Initialize the model, loss function, and optimizer

In [None]:
model = SimpleCNN().to(device)
criterion = nn.CrossEntropyLoss()
optimizer = optim.Adam(model.parameters(), lr=0.001)

# Training Process:

- We use CrossEntropyLoss as our loss function, which is suitable for multi-class classification.

- Adam optimizer is used to update the model parameters.

- The training loop runs for 5 epochs, processing the entire dataset in each epoch.

In [None]:
num_epochs = 5
for epoch in range(num_epochs):
    running_loss = 0.0
    for i, data in enumerate(trainloader, 0):
        inputs, labels = data[0].to(device), data[1].to(device)
        
        optimizer.zero_grad()
        outputs = model(inputs)
        loss = criterion(outputs, labels)
        loss.backward()
        optimizer.step()
        
        running_loss += loss.item()
        if i % 100 == 99:
            print(f'[{epoch + 1}, {i + 1:5d}] loss: {running_loss / 100:.3f}')
            running_loss = 0.0

print('Finished Training')


# Evaluation:

After training, we evaluate the model on the test set to measure its accuracy.

In [None]:
correct = 0
total = 0
with torch.no_grad():
    for data in testloader:
        images, labels = data[0].to(device), data[1].to(device)
        outputs = model(images)
        _, predicted = torch.max(outputs.data, 1)
        total += labels.size(0)
        correct += (predicted == labels).sum().item()

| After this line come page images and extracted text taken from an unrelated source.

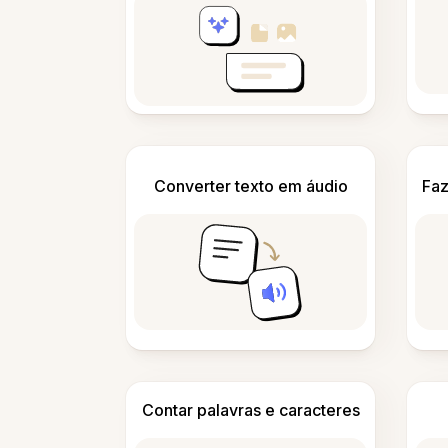
Converter texto em áudio
Faz
Contar palavras e caracteres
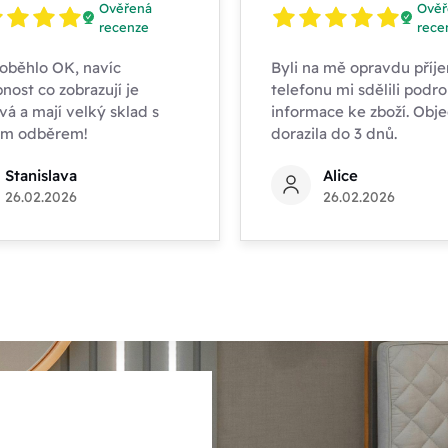
Ověřená
Ověř
recenze
rece
oběhlo OK, navíc
Byli na mě opravdu příje
nost co zobrazují je
telefonu mi sdělili podr
vá a mají velký sklad s
informace ke zboží. Obj
ím odběrem!
dorazila do 3 dnů.
Stanislava
Alice
26.02.2026
26.02.2026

print(f'Accuracy on the test set: {100 * correct / total}%')


# Conclusion

This CNN learns to recognize patterns in the input images through its convolutional layers. The first layer might detect simple features like edges, while the second layer can combine these to detect more complex patterns. The fully connected layers at the end interpret these features to classify the digit.
The max pooling layers help to reduce the spatial dimensions of the data, making the network more computationally efficient and helping it to be invariant to small translations in the input.

This is a simple CNN architecture suitable for a task like MNIST digit recognition. More complex tasks might require deeper networks with more convolutional layers, different types of layers (like batch normalization), or advanced architectures like ResNet or Inception.